O que é mais valoroso para o espírito? A felicidade pessoal ou ajudar a coletividade em um momento de crise? E do que o espírito mais necessita nesse momento de crise? Dos dogmas religiosos ou do pensamento racional? É interessante notar que essas questões envolvem os personagens centrais, inclusive o protagonista, Bernard Rieux, médico que se une a um esforço para debelar o mal, mesmo sendo esse mal algo de difícil compreensão, tanto do ponto de vista físico quanto espiritual.
Como dito,
A Peste tem um texto farto em filosofia, e as citações possíveis, com suas respectivas interpretações, seriam capazes de gerar um outro livro. Os trechos relacionados a Deus chamam bastante atenção, merecendo destaque os sermões do padre Paneloux e a visão racional de Rieux.
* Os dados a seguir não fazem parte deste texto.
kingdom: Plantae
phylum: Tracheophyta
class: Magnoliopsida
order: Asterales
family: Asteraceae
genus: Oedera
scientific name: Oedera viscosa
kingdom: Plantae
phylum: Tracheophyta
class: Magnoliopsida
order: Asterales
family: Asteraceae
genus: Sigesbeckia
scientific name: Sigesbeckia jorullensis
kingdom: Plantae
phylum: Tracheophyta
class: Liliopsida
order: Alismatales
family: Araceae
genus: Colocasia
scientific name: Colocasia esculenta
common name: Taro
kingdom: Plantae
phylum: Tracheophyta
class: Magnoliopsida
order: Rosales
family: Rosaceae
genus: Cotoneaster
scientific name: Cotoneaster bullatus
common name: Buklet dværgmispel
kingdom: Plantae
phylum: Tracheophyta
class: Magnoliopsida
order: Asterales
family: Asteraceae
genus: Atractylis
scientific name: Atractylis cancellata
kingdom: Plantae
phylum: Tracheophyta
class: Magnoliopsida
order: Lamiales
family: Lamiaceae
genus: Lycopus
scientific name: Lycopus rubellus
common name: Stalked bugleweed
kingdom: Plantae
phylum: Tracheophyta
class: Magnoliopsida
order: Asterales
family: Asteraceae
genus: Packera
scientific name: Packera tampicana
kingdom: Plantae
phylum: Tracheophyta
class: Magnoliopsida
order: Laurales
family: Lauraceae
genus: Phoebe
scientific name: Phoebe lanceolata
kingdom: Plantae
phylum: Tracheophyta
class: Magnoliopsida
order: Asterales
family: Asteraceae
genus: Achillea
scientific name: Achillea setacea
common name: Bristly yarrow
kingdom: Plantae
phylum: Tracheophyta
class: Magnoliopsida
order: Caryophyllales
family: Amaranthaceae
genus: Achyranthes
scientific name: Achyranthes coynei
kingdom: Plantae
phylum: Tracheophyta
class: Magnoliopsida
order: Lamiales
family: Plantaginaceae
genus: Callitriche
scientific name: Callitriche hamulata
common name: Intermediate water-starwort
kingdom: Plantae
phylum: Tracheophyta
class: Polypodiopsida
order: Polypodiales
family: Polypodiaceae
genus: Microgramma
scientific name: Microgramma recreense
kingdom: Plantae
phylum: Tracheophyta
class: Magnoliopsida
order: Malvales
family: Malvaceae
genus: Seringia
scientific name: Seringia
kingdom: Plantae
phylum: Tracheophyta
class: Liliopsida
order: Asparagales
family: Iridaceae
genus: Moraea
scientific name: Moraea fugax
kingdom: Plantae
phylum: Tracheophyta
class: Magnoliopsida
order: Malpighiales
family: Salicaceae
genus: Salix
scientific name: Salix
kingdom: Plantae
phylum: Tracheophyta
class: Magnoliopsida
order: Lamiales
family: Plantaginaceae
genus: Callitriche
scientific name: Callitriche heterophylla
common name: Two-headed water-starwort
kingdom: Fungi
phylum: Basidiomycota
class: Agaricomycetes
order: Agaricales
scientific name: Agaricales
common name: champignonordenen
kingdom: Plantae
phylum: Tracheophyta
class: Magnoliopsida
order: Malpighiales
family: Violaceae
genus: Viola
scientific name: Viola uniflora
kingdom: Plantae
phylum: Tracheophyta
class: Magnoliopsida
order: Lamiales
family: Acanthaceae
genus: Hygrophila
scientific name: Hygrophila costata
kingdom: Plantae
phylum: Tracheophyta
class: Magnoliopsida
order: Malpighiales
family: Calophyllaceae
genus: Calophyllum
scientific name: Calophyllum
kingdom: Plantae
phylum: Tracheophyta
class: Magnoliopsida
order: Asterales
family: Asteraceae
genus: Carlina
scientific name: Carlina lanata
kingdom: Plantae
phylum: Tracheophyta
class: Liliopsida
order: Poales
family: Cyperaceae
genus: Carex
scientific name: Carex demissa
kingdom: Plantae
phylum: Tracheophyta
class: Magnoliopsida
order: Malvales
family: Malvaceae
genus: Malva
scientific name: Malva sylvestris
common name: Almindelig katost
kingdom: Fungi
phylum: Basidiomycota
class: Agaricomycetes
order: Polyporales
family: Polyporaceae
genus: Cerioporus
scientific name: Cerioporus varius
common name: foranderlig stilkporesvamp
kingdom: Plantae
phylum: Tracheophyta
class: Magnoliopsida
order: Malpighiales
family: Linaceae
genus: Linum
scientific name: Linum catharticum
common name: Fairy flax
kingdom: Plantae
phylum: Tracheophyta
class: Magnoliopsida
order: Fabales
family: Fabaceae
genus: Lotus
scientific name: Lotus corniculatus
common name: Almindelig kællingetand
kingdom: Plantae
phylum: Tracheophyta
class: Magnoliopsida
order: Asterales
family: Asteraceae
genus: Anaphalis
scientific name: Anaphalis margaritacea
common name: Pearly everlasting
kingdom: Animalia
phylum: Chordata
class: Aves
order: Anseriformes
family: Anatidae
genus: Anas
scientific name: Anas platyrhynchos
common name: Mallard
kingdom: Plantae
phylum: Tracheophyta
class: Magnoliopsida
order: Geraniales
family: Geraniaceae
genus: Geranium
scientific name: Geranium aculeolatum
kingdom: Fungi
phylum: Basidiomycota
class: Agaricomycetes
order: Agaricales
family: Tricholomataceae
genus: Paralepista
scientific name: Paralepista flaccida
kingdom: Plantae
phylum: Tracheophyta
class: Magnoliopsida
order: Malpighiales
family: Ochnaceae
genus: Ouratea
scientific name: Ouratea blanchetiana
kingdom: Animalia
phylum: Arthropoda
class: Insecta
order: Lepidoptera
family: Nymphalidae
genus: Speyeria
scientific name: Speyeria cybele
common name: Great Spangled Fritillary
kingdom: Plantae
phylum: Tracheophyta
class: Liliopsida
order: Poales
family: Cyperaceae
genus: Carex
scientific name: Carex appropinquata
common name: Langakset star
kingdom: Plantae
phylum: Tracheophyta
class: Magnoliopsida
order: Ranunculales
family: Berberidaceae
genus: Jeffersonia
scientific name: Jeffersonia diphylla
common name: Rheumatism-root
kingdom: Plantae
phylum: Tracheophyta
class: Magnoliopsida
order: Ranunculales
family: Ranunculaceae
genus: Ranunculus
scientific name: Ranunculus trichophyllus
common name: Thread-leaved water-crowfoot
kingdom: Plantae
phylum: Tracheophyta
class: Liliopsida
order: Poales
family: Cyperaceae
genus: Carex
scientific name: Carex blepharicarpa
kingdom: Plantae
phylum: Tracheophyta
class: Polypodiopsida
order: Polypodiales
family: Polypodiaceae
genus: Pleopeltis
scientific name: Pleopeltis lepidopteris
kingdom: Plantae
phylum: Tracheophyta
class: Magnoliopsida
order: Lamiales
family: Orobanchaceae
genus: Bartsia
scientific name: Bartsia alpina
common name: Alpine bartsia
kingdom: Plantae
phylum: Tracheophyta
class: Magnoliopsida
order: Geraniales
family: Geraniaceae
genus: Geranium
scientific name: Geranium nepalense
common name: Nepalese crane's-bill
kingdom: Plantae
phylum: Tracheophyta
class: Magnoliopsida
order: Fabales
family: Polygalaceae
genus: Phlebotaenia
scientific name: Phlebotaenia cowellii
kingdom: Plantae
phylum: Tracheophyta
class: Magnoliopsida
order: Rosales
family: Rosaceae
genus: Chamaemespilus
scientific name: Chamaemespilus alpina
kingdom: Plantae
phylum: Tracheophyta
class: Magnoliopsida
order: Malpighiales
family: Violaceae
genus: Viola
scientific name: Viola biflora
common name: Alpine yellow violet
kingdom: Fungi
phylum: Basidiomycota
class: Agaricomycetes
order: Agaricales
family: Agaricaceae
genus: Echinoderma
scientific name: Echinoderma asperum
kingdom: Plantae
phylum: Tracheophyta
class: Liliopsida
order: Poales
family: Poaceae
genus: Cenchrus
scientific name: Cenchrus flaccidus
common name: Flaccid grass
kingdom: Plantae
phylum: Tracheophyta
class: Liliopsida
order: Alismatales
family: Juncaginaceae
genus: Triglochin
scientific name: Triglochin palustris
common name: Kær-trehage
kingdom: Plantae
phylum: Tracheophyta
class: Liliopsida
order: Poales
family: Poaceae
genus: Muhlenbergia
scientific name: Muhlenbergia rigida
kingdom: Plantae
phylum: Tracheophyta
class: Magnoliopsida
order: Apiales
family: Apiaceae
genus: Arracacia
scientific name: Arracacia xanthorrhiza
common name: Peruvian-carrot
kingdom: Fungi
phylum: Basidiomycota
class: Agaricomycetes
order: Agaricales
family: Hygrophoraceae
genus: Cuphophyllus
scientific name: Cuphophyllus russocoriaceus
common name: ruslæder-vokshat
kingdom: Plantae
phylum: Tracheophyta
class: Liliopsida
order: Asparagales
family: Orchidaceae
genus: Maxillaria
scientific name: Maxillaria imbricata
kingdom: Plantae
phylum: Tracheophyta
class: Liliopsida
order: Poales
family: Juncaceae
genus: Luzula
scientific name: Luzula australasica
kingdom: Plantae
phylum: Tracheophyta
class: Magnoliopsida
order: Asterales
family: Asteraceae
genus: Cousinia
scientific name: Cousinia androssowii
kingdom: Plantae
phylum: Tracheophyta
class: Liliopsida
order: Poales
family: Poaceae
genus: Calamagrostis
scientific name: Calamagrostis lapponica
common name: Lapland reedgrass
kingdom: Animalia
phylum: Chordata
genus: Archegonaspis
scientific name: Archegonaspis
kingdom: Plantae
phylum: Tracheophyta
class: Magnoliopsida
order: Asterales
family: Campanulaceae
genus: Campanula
O médico, indagado se acredita em Deus, explica: “se acreditasse num Deus todo-poderoso, deixaria de curar os homens, deixando a Ele esse cuidado”, filosofando mais adiante: “Visto que a ordem do mundo é regulada pela morte, talvez valha mais para Deus que não acreditemos nEle e que lutemos com todas as nossas forças contra a morte, sem erguer os olhos para o céu, onde Ele se cala.”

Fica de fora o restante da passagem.